The suit involves the contamination from Barrick Gold Corporation after a 1996 mining waster disaster that the island was hit with. Attorney James McCarthy, who represents Marinduque, told the court that Barrick Gold cannot be sued in a Philippines Court after the country’s highest court essentially junked their petition to sue. The motion was due in part to the idea that Barrick Gold Corp. said it does not do business on the island, or for that fact in the country.
Since the Toronto, Canada based gold company has substantial operations in Nevada, McCarthy told justices the province should be allowed to sue in the state against the mining company’s disaster.
McCarthy contends that they chased the company to the U.S. after they fled from the Philippines “Barrick must be held accountable for the mining disaster in the Philippines in which children died,” PLAN spokeswoman Laura Martin told the Associated Press.

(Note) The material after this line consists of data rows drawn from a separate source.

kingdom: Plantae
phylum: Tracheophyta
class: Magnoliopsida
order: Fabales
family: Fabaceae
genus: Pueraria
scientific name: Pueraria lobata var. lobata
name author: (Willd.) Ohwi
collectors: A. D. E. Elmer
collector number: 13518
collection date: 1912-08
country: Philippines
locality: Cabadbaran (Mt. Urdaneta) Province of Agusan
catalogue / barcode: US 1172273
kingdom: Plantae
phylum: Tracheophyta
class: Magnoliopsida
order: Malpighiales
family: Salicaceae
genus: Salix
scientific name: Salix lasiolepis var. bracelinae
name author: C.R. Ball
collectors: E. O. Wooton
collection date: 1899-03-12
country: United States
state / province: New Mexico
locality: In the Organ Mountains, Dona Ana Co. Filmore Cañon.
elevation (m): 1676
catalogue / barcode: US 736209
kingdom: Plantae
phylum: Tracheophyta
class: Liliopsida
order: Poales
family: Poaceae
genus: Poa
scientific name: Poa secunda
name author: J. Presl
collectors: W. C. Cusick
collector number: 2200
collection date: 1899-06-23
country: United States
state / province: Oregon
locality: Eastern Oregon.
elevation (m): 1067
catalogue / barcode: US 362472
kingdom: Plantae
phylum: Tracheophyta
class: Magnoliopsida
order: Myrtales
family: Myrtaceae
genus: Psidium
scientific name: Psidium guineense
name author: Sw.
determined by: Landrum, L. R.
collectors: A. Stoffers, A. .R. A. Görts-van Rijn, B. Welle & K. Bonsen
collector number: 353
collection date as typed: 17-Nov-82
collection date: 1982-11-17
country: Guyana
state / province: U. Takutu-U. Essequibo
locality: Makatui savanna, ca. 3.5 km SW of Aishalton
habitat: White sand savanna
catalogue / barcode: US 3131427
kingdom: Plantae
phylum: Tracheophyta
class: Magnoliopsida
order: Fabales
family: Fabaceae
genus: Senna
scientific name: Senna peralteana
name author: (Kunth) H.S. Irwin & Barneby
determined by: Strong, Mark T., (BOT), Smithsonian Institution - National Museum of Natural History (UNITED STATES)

Protesters call the Marinduque incident “the largest mining disaster in the history of the Philippines,” – damages for which the province is seeking compensation include dam failures in 1993 and 1996 that sent contaminated mine waste into a river, leaving two children dead, and the repercussions of decades of copper and gold mining on the island.
The lawsuit alleges the river leading up to Boac, Marinduque’s capital city, was polluted with tons of waste laced with arsenic, nickel, sulfate and lead among other chemicals.
Marinduque sued in Nevada in 2005 against Placer Dome, a British Columbia-based mining company. When Barrick acquired the company in 2006, it became part of the lawsuit. Barrick Gold spokesman Lou Schack said the company has no ties with what happened in the Philippines in the 1990s.
Steve Morris, who represents the company, said Barrick Gold, which operates in Nevada, is actually a company subsidiary. “He chose this forum, I believe, because he thought he could persuade the court, just by filing here, by trumpeting these … evil activities that occurred in the Philippines, that he could persuade the court out of sympathy to say, ‘You can try these claims here,’” Morris said.
In 2011, Clark County District Judge Valerie Adair dismissed the suit, saying it should have been filed in Canada or the Philippines rather than in Nevada. “She concluded that Canada has a greater interest in the issue,” Morris told the justices. A ruling was not immediately issued after Tuesday’s hearing.